▶ **To do**: Return the material word for word. Do not include the pictures.

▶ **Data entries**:

** Start **

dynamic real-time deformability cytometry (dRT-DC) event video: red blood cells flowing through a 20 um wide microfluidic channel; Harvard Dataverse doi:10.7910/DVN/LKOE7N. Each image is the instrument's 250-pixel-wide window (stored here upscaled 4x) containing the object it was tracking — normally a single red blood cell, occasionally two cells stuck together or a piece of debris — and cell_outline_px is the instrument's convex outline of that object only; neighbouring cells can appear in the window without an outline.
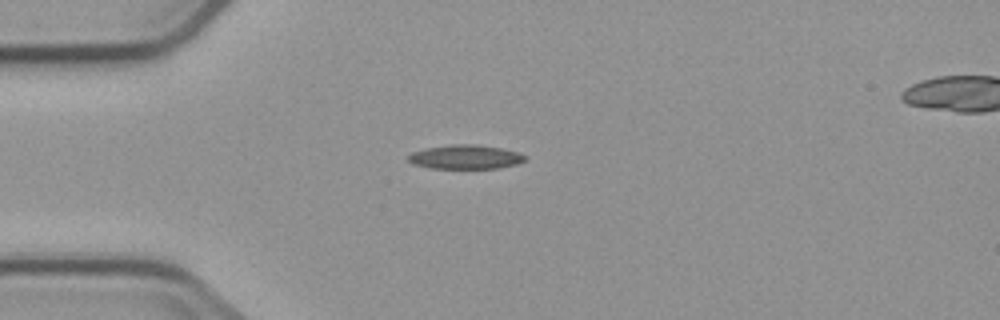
{"species": "common noctule bat (a hibernating species)", "species_latin": "Nyctalus noctula", "temperature_condition": "cold", "stored_images_in_passage": 4, "camera_frame_rate_fps": 3000, "um_per_image_px": 0.085, "animal": {"sex": "male", "body_mass_g": 23.1, "forearm_length_mm": 52.7}, "frame": {"image": 1, "passage_image": 3, "time_ms": 2.333, "image_size_px": [1000, 320], "cell_outline_px": [[528, 160], [516, 164], [496, 168], [428, 168], [412, 164], [408, 160], [408, 156], [412, 152], [424, 148], [452, 144], [476, 144], [500, 148], [516, 152], [528, 156]], "centroid_in_image_um": [39.55, 13.34], "position_along_channel_um": 45.5, "area_um2": 16.47}}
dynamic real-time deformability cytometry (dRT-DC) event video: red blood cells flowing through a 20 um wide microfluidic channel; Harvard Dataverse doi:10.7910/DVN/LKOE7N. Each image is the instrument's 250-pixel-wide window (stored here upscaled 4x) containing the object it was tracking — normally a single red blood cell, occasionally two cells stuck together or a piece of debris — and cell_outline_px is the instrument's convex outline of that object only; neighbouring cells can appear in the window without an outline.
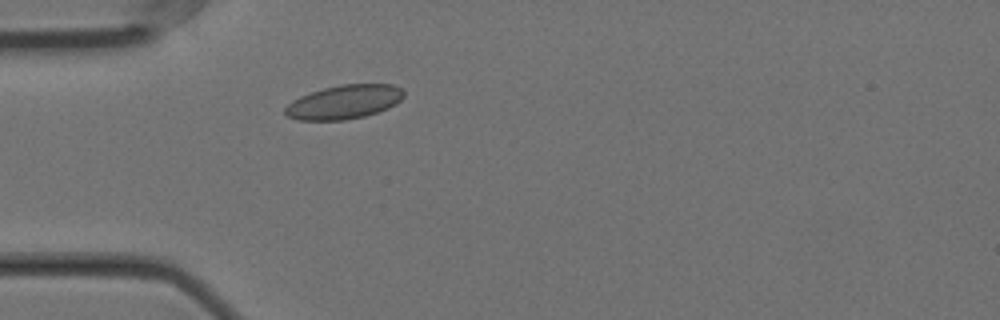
{"species": "Egyptian fruit bat (a non-hibernating species)", "species_latin": "Rousettus aegyptiacus", "temperature_condition": "cold", "stored_images_in_passage": 42, "camera_frame_rate_fps": 3000, "um_per_image_px": 0.085, "animal": {"sex": "female"}, "frame": {"image": 1, "passage_image": 1, "time_ms": 0.0, "image_size_px": [1000, 320], "cell_outline_px": [[404, 96], [396, 104], [388, 108], [364, 116], [344, 120], [296, 120], [284, 116], [284, 108], [292, 100], [300, 96], [324, 88], [340, 84], [392, 84], [400, 88], [404, 92]], "centroid_in_image_um": [29.21, 8.67], "position_along_channel_um": 55.8, "area_um2": 23.52}}
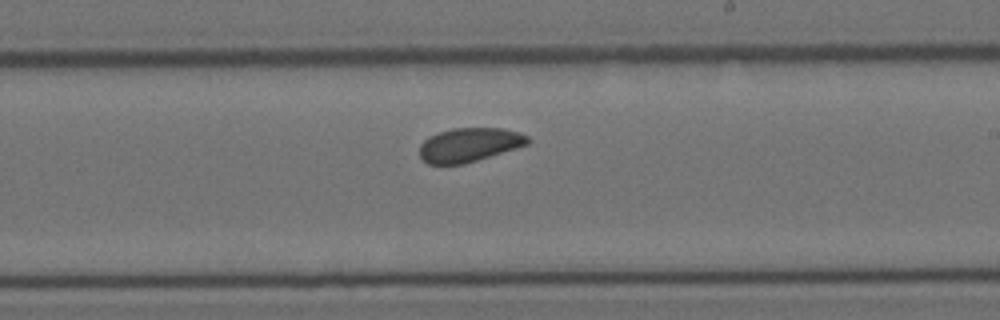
{"frame": {"image": 2, "passage_image": 18, "time_ms": 5.667, "image_size_px": [1000, 320], "cell_outline_px": [[532, 140], [528, 144], [516, 148], [464, 164], [428, 164], [420, 156], [420, 144], [428, 136], [452, 128], [504, 128], [520, 132], [528, 136]], "centroid_in_image_um": [39.91, 12.3], "position_along_channel_um": 249.1, "area_um2": 21.44}}
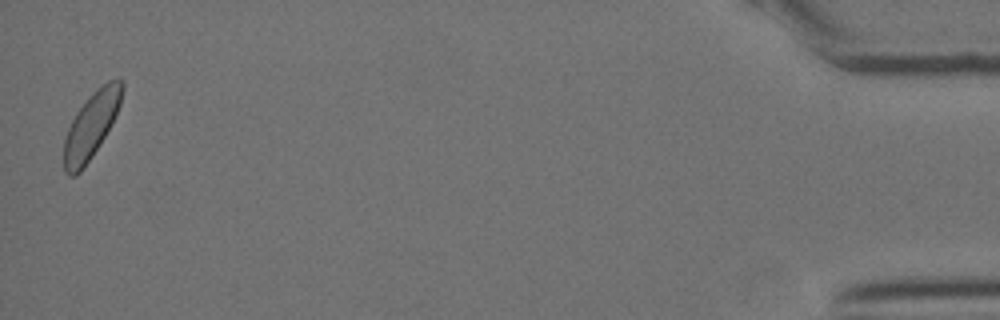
{"frame": {"image": 3, "passage_image": 41, "time_ms": 13.333, "image_size_px": [1000, 320], "cell_outline_px": [[124, 88], [120, 104], [104, 136], [92, 156], [80, 172], [76, 176], [68, 176], [64, 172], [64, 140], [68, 128], [76, 112], [88, 96], [96, 88], [108, 80], [116, 76], [120, 76], [124, 80]], "centroid_in_image_um": [7.76, 10.6], "position_along_channel_um": 427.4, "area_um2": 22.37}, "authors_computed_cell_mechanics": {"area_um2": 22.1663, "velocity_mm_per_s": 3.5179, "shape_relaxation_time_tau1_ms": 1.9232, "shape_relaxation_time_tau2_ms": 7.1336, "deformation_change_tau1": 0.0416, "deformation_change_tau2": 0.0816}}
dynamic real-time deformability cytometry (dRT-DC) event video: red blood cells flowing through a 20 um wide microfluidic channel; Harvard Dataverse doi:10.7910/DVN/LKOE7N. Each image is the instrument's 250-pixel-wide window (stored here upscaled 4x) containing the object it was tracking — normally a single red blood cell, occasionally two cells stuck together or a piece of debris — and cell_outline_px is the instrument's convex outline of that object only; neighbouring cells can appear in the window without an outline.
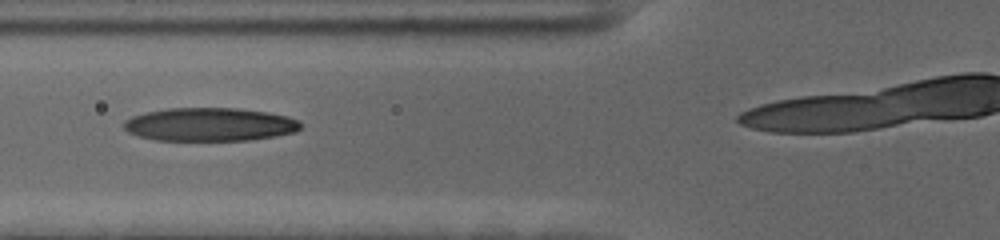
{"species": "human", "species_latin": "Homo sapiens", "temperature_condition": "cold", "stored_images_in_passage": 39, "camera_frame_rate_fps": 3000, "um_per_image_px": 0.085, "donor": {"sex": "female"}, "frame": {"image": 1, "passage_image": 15, "time_ms": 4.667, "image_size_px": [1000, 240], "cell_outline_px": [[300, 128], [296, 132], [276, 136], [252, 140], [152, 140], [136, 136], [128, 132], [124, 128], [124, 120], [132, 116], [148, 112], [168, 108], [240, 108], [268, 112], [288, 116], [300, 120]], "centroid_in_image_um": [17.84, 10.58], "position_along_channel_um": 108.0, "area_um2": 34.62}}
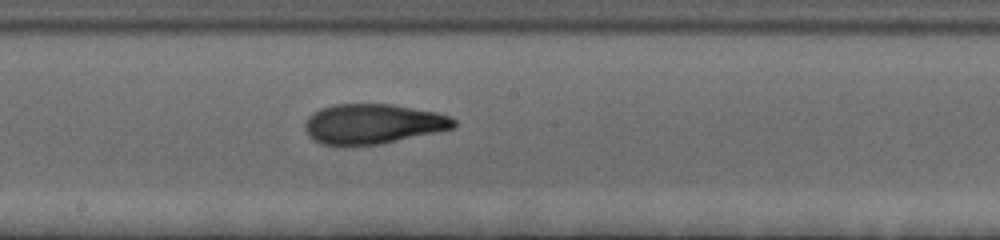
{"frame": {"image": 2, "passage_image": 24, "time_ms": 7.667, "image_size_px": [1000, 240], "cell_outline_px": [[456, 124], [452, 128], [436, 132], [380, 144], [344, 148], [320, 144], [308, 136], [304, 128], [304, 124], [308, 116], [312, 112], [320, 108], [332, 104], [392, 104], [436, 112], [452, 116], [456, 120]], "centroid_in_image_um": [31.62, 10.55], "position_along_channel_um": 216.6, "area_um2": 35.43}}
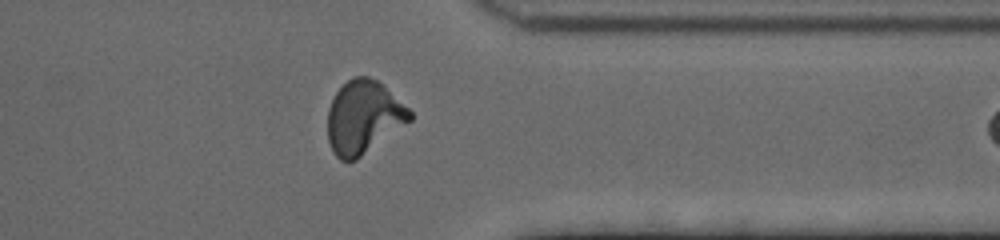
{"frame": {"image": 3, "passage_image": 38, "time_ms": 12.333, "image_size_px": [1000, 240], "cell_outline_px": [[412, 120], [356, 160], [340, 160], [332, 152], [328, 140], [328, 108], [336, 92], [352, 76], [368, 76], [376, 80], [408, 108], [412, 112]], "centroid_in_image_um": [30.88, 9.98], "position_along_channel_um": 380.5, "area_um2": 34.68}}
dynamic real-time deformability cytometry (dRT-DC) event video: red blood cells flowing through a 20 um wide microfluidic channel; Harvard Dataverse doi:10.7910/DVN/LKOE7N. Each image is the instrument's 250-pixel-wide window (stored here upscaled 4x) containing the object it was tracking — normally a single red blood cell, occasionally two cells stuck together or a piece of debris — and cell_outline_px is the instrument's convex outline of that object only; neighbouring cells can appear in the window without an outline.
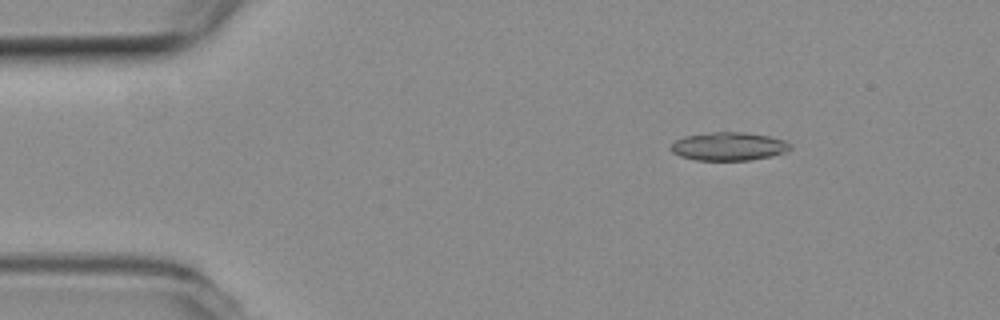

** End **

▶ **Worked solution**:
dynamic real-time deformability cytometry (dRT-DC) event video: red blood cells flowing through a 20 um wide microfluidic channel; Harvard Dataverse doi:10.7910/DVN/LKOE7N. Each image is the instrument's 250-pixel-wide window (stored here upscaled 4x) containing the object it was tracking — normally a single red blood cell, occasionally two cells stuck together or a piece of debris — and cell_outline_px is the instrument's convex outline of that object only; neighbouring cells can appear in the window without an outline.
{"species": "common noctule bat (a hibernating species)", "species_latin": "Nyctalus noctula", "temperature_condition": "cold", "stored_images_in_passage": 4, "camera_frame_rate_fps": 3000, "um_per_image_px": 0.085, "animal": {"sex": "male", "body_mass_g": 23.1, "forearm_length_mm": 52.7}, "frame": {"image": 1, "passage_image": 3, "time_ms": 2.333, "image_size_px": [1000, 320], "cell_outline_px": [[528, 160], [516, 164], [496, 168], [428, 168], [412, 164], [408, 160], [408, 156], [412, 152], [424, 148], [452, 144], [476, 144], [500, 148], [516, 152], [528, 156]], "centroid_in_image_um": [39.55, 13.34], "position_along_channel_um": 45.5, "area_um2": 16.47}}
dynamic real-time deformability cytometry (dRT-DC) event video: red blood cells flowing through a 20 um wide microfluidic channel; Harvard Dataverse doi:10.7910/DVN/LKOE7N. Each image is the instrument's 250-pixel-wide window (stored here upscaled 4x) containing the object it was tracking — normally a single red blood cell, occasionally two cells stuck together or a piece of debris — and cell_outline_px is the instrument's convex outline of that object only; neighbouring cells can appear in the window without an outline.
{"species": "Egyptian fruit bat (a non-hibernating species)", "species_latin": "Rousettus aegyptiacus", "temperature_condition": "cold", "stored_images_in_passage": 42, "camera_frame_rate_fps": 3000, "um_per_image_px": 0.085, "animal": {"sex": "female"}, "frame": {"image": 1, "passage_image": 1, "time_ms": 0.0, "image_size_px": [1000, 320], "cell_outline_px": [[404, 96], [396, 104], [388, 108], [364, 116], [344, 120], [296, 120], [284, 116], [284, 108], [292, 100], [300, 96], [324, 88], [340, 84], [392, 84], [400, 88], [404, 92]], "centroid_in_image_um": [29.21, 8.67], "position_along_channel_um": 55.8, "area_um2": 23.52}}
{"frame": {"image": 2, "passage_image": 18, "time_ms": 5.667, "image_size_px": [1000, 320], "cell_outline_px": [[532, 140], [528, 144], [516, 148], [464, 164], [428, 164], [420, 156], [420, 144], [428, 136], [452, 128], [504, 128], [520, 132], [528, 136]], "centroid_in_image_um": [39.91, 12.3], "position_along_channel_um": 249.1, "area_um2": 21.44}}
{"frame": {"image": 3, "passage_image": 41, "time_ms": 13.333, "image_size_px": [1000, 320], "cell_outline_px": [[124, 88], [120, 104], [104, 136], [92, 156], [80, 172], [76, 176], [68, 176], [64, 172], [64, 140], [68, 128], [76, 112], [88, 96], [96, 88], [108, 80], [116, 76], [120, 76], [124, 80]], "centroid_in_image_um": [7.76, 10.6], "position_along_channel_um": 427.4, "area_um2": 22.37}, "authors_computed_cell_mechanics": {"area_um2": 22.1663, "velocity_mm_per_s": 3.5179, "shape_relaxation_time_tau1_ms": 1.9232, "shape_relaxation_time_tau2_ms": 7.1336, "deformation_change_tau1": 0.0416, "deformation_change_tau2": 0.0816}}
dynamic real-time deformability cytometry (dRT-DC) event video: red blood cells flowing through a 20 um wide microfluidic channel; Harvard Dataverse doi:10.7910/DVN/LKOE7N. Each image is the instrument's 250-pixel-wide window (stored here upscaled 4x) containing the object it was tracking — normally a single red blood cell, occasionally two cells stuck together or a piece of debris — and cell_outline_px is the instrument's convex outline of that object only; neighbouring cells can appear in the window without an outline.
{"species": "human", "species_latin": "Homo sapiens", "temperature_condition": "cold", "stored_images_in_passage": 39, "camera_frame_rate_fps": 3000, "um_per_image_px": 0.085, "donor": {"sex": "female"}, "frame": {"image": 1, "passage_image": 15, "time_ms": 4.667, "image_size_px": [1000, 240], "cell_outline_px": [[300, 128], [296, 132], [276, 136], [252, 140], [152, 140], [136, 136], [128, 132], [124, 128], [124, 120], [132, 116], [148, 112], [168, 108], [240, 108], [268, 112], [288, 116], [300, 120]], "centroid_in_image_um": [17.84, 10.58], "position_along_channel_um": 108.0, "area_um2": 34.62}}
{"frame": {"image": 2, "passage_image": 24, "time_ms": 7.667, "image_size_px": [1000, 240], "cell_outline_px": [[456, 124], [452, 128], [436, 132], [380, 144], [344, 148], [320, 144], [308, 136], [304, 128], [304, 124], [308, 116], [312, 112], [320, 108], [332, 104], [392, 104], [436, 112], [452, 116], [456, 120]], "centroid_in_image_um": [31.62, 10.55], "position_along_channel_um": 216.6, "area_um2": 35.43}}
{"frame": {"image": 3, "passage_image": 38, "time_ms": 12.333, "image_size_px": [1000, 240], "cell_outline_px": [[412, 120], [356, 160], [340, 160], [332, 152], [328, 140], [328, 108], [336, 92], [352, 76], [368, 76], [376, 80], [408, 108], [412, 112]], "centroid_in_image_um": [30.88, 9.98], "position_along_channel_um": 380.5, "area_um2": 34.68}}
dynamic real-time deformability cytometry (dRT-DC) event video: red blood cells flowing through a 20 um wide microfluidic channel; Harvard Dataverse doi:10.7910/DVN/LKOE7N. Each image is the instrument's 250-pixel-wide window (stored here upscaled 4x) containing the object it was tracking — normally a single red blood cell, occasionally two cells stuck together or a piece of debris — and cell_outline_px is the instrument's convex outline of that object only; neighbouring cells can appear in the window without an outline.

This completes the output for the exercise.